Young children leave their homes on bicycles to explore a world where adventures await. Unfortunately, so does danger. Young children are especially at risk in traffic situations because:
- They expect others to look for them
- They do not understand complicated traffic situations
- They overestimate their knowledge and physical strength
- They focus on one thought at a time
- They assume that if they see a car, the driver can see them
- They think that cars can stop instantly
- They have difficulty estimating the speed a car is travelling
- They have a field vision one third narrower than adults have
- They have difficulty determining the direction of sounds
As children grow older they begin to ride on busier streets where cycling demands greater skills to avoid collisions. If children develop safe cycling skills and learn to follow the rules-of-the-road, many collisions can be avoided. Some accidents, however, happen through no fault of the cyclist, and that is why children must be taught to ride defensively and to wear bicycle helmets.

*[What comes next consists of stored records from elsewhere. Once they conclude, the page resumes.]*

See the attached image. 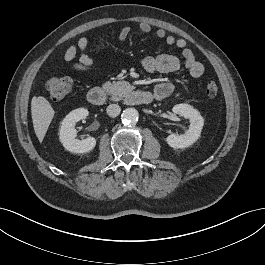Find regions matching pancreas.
Wrapping results in <instances>:
<instances>
[{
  "mask_svg": "<svg viewBox=\"0 0 265 265\" xmlns=\"http://www.w3.org/2000/svg\"><path fill=\"white\" fill-rule=\"evenodd\" d=\"M103 89L111 95L112 101H119L123 98L126 91L127 83L126 82H106L103 84Z\"/></svg>",
  "mask_w": 265,
  "mask_h": 265,
  "instance_id": "cf45deb5",
  "label": "pancreas"
}]
</instances>
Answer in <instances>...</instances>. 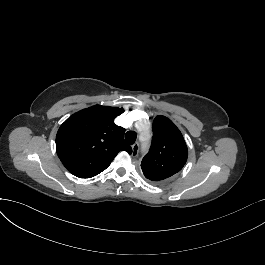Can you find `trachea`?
<instances>
[{
	"label": "trachea",
	"mask_w": 265,
	"mask_h": 265,
	"mask_svg": "<svg viewBox=\"0 0 265 265\" xmlns=\"http://www.w3.org/2000/svg\"><path fill=\"white\" fill-rule=\"evenodd\" d=\"M137 138V134L134 131H128L125 134L126 142L130 145L134 144Z\"/></svg>",
	"instance_id": "trachea-1"
}]
</instances>
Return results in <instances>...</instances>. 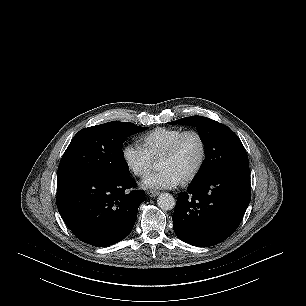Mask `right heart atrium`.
Instances as JSON below:
<instances>
[{"label": "right heart atrium", "mask_w": 306, "mask_h": 306, "mask_svg": "<svg viewBox=\"0 0 306 306\" xmlns=\"http://www.w3.org/2000/svg\"><path fill=\"white\" fill-rule=\"evenodd\" d=\"M127 169L136 177H146L154 167V159L140 144H128L122 151Z\"/></svg>", "instance_id": "obj_1"}]
</instances>
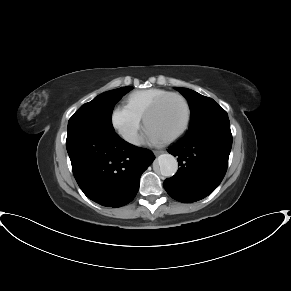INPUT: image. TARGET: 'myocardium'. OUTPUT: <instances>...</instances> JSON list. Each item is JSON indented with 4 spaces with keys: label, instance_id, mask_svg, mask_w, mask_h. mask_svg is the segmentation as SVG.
Returning a JSON list of instances; mask_svg holds the SVG:
<instances>
[{
    "label": "myocardium",
    "instance_id": "obj_1",
    "mask_svg": "<svg viewBox=\"0 0 291 291\" xmlns=\"http://www.w3.org/2000/svg\"><path fill=\"white\" fill-rule=\"evenodd\" d=\"M170 97H176L180 99L185 107V120L183 125L173 134L170 136L164 138V141H172L178 137H180L182 134H184L187 129L189 128L190 122H191V107L187 99L180 93L177 92H168L165 95L159 97L157 100L153 102V104L147 109L143 116L144 124L147 126L148 120L151 117V115L158 110V108Z\"/></svg>",
    "mask_w": 291,
    "mask_h": 291
}]
</instances>
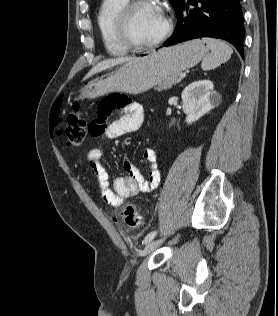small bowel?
Wrapping results in <instances>:
<instances>
[{
	"instance_id": "1",
	"label": "small bowel",
	"mask_w": 278,
	"mask_h": 316,
	"mask_svg": "<svg viewBox=\"0 0 278 316\" xmlns=\"http://www.w3.org/2000/svg\"><path fill=\"white\" fill-rule=\"evenodd\" d=\"M112 110L122 112V116L105 126L102 119ZM98 115L99 120L92 122L93 129L98 130V133L92 135L116 138L139 130L143 123L144 108L140 103L128 100L126 97L110 95L100 103ZM143 158L149 164L147 176H144L129 158H125L124 170L126 175L115 178L113 187L110 188L109 174L102 164L101 150L96 147L87 150L86 163L95 174L101 196L107 204L119 207L128 198L140 192H150L159 185L160 172L157 168L156 152L152 148H146L143 152Z\"/></svg>"
}]
</instances>
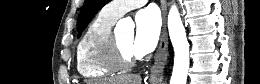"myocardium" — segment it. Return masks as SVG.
Listing matches in <instances>:
<instances>
[{
  "label": "myocardium",
  "instance_id": "obj_1",
  "mask_svg": "<svg viewBox=\"0 0 260 84\" xmlns=\"http://www.w3.org/2000/svg\"><path fill=\"white\" fill-rule=\"evenodd\" d=\"M104 58L110 67L117 70L131 68L138 61V56L122 50L115 36L111 33L104 42Z\"/></svg>",
  "mask_w": 260,
  "mask_h": 84
}]
</instances>
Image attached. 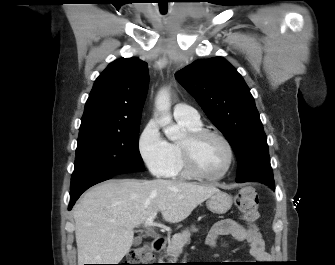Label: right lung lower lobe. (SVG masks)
Masks as SVG:
<instances>
[{"instance_id": "right-lung-lower-lobe-1", "label": "right lung lower lobe", "mask_w": 335, "mask_h": 265, "mask_svg": "<svg viewBox=\"0 0 335 265\" xmlns=\"http://www.w3.org/2000/svg\"><path fill=\"white\" fill-rule=\"evenodd\" d=\"M113 177V175H101V176H96L94 178L88 179L80 184H78L76 187L71 188L70 192V203L68 209L71 210L77 199L80 197V195L89 187L105 181L109 178Z\"/></svg>"}]
</instances>
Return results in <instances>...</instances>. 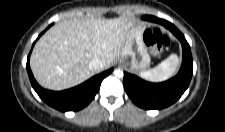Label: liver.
<instances>
[{
    "label": "liver",
    "mask_w": 225,
    "mask_h": 132,
    "mask_svg": "<svg viewBox=\"0 0 225 132\" xmlns=\"http://www.w3.org/2000/svg\"><path fill=\"white\" fill-rule=\"evenodd\" d=\"M136 24L132 17L115 19H69L51 27L37 41L30 67L44 88L60 91L76 86L96 72L89 68L94 58L108 69L124 45L126 34Z\"/></svg>",
    "instance_id": "1"
}]
</instances>
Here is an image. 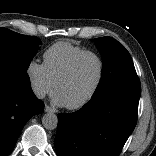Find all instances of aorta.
<instances>
[{"instance_id":"762f6f07","label":"aorta","mask_w":156,"mask_h":156,"mask_svg":"<svg viewBox=\"0 0 156 156\" xmlns=\"http://www.w3.org/2000/svg\"><path fill=\"white\" fill-rule=\"evenodd\" d=\"M42 124L45 129L54 130L57 128L58 125V117L54 113H46L42 117Z\"/></svg>"}]
</instances>
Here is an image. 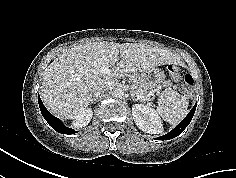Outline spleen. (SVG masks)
Here are the masks:
<instances>
[{"mask_svg": "<svg viewBox=\"0 0 236 178\" xmlns=\"http://www.w3.org/2000/svg\"><path fill=\"white\" fill-rule=\"evenodd\" d=\"M189 100L173 89H165L158 98L156 113L171 125L181 122L187 115Z\"/></svg>", "mask_w": 236, "mask_h": 178, "instance_id": "3e777b00", "label": "spleen"}]
</instances>
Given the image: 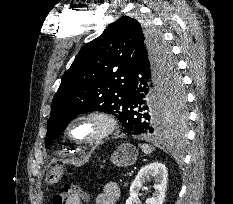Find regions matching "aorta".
<instances>
[{
	"label": "aorta",
	"instance_id": "1",
	"mask_svg": "<svg viewBox=\"0 0 233 204\" xmlns=\"http://www.w3.org/2000/svg\"><path fill=\"white\" fill-rule=\"evenodd\" d=\"M152 107L154 108V112L161 111V108H162L160 105H157V104H152Z\"/></svg>",
	"mask_w": 233,
	"mask_h": 204
}]
</instances>
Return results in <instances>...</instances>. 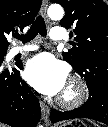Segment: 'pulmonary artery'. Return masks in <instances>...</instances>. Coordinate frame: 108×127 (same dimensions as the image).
<instances>
[{"mask_svg": "<svg viewBox=\"0 0 108 127\" xmlns=\"http://www.w3.org/2000/svg\"><path fill=\"white\" fill-rule=\"evenodd\" d=\"M50 37L53 40H62L65 38V33L62 28L56 27L53 28L50 32ZM39 47L37 45H27L24 47H15L11 50V55L24 54L31 51L37 50Z\"/></svg>", "mask_w": 108, "mask_h": 127, "instance_id": "obj_1", "label": "pulmonary artery"}]
</instances>
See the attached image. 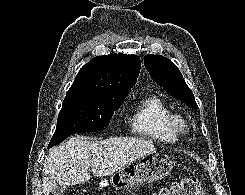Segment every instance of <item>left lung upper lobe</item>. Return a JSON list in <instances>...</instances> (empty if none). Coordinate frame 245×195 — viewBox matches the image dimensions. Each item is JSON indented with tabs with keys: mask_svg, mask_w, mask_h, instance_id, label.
Listing matches in <instances>:
<instances>
[{
	"mask_svg": "<svg viewBox=\"0 0 245 195\" xmlns=\"http://www.w3.org/2000/svg\"><path fill=\"white\" fill-rule=\"evenodd\" d=\"M144 64L151 78L171 96L184 102L190 108H198L191 89L173 62L161 55L148 54L144 57Z\"/></svg>",
	"mask_w": 245,
	"mask_h": 195,
	"instance_id": "left-lung-upper-lobe-1",
	"label": "left lung upper lobe"
}]
</instances>
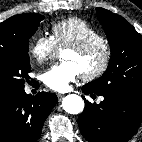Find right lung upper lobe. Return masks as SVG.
Wrapping results in <instances>:
<instances>
[{
  "instance_id": "cb5924a9",
  "label": "right lung upper lobe",
  "mask_w": 142,
  "mask_h": 142,
  "mask_svg": "<svg viewBox=\"0 0 142 142\" xmlns=\"http://www.w3.org/2000/svg\"><path fill=\"white\" fill-rule=\"evenodd\" d=\"M23 14L15 15L4 22L0 23V31H14V29L17 26V22L22 17ZM11 95L6 93H0V106L3 105L10 97Z\"/></svg>"
}]
</instances>
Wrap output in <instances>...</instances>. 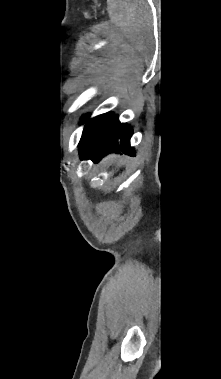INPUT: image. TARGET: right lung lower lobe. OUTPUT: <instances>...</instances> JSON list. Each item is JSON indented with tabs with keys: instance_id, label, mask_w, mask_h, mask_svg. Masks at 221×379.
<instances>
[{
	"instance_id": "right-lung-lower-lobe-1",
	"label": "right lung lower lobe",
	"mask_w": 221,
	"mask_h": 379,
	"mask_svg": "<svg viewBox=\"0 0 221 379\" xmlns=\"http://www.w3.org/2000/svg\"><path fill=\"white\" fill-rule=\"evenodd\" d=\"M132 128L127 124H120L114 117L102 136L95 143H80L79 151L81 159H93L99 161L103 156L111 152H119L134 156V150L129 145L132 136Z\"/></svg>"
}]
</instances>
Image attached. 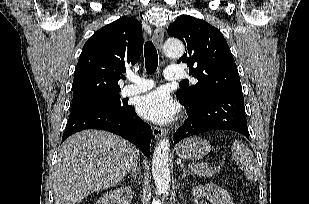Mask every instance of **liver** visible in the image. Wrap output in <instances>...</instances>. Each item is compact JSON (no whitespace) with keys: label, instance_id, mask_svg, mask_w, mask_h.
Masks as SVG:
<instances>
[{"label":"liver","instance_id":"liver-1","mask_svg":"<svg viewBox=\"0 0 309 204\" xmlns=\"http://www.w3.org/2000/svg\"><path fill=\"white\" fill-rule=\"evenodd\" d=\"M139 150L112 133L85 130L63 142L53 172L54 204H79L93 192L119 183Z\"/></svg>","mask_w":309,"mask_h":204}]
</instances>
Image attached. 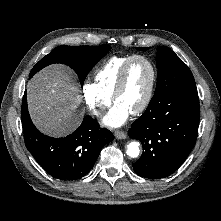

- 85 % of all head or brain injuries could be avoided if cyclists wore bicycle helmets
- 85% of all bicycle accidents occur within five blocks of home
- 47% of all bicycle accidents occur off the road, in driveways and on sidewalks
- 90% of all accidental deaths to children on bicycles occur when they dart into traffic from a driveway or when they cycle through a stop sign
Traffic laws tell children what rules they must obey when cycling. Traffic laws alone, however, cannot protect them. To be safe they must develop cycling skills and good judgement.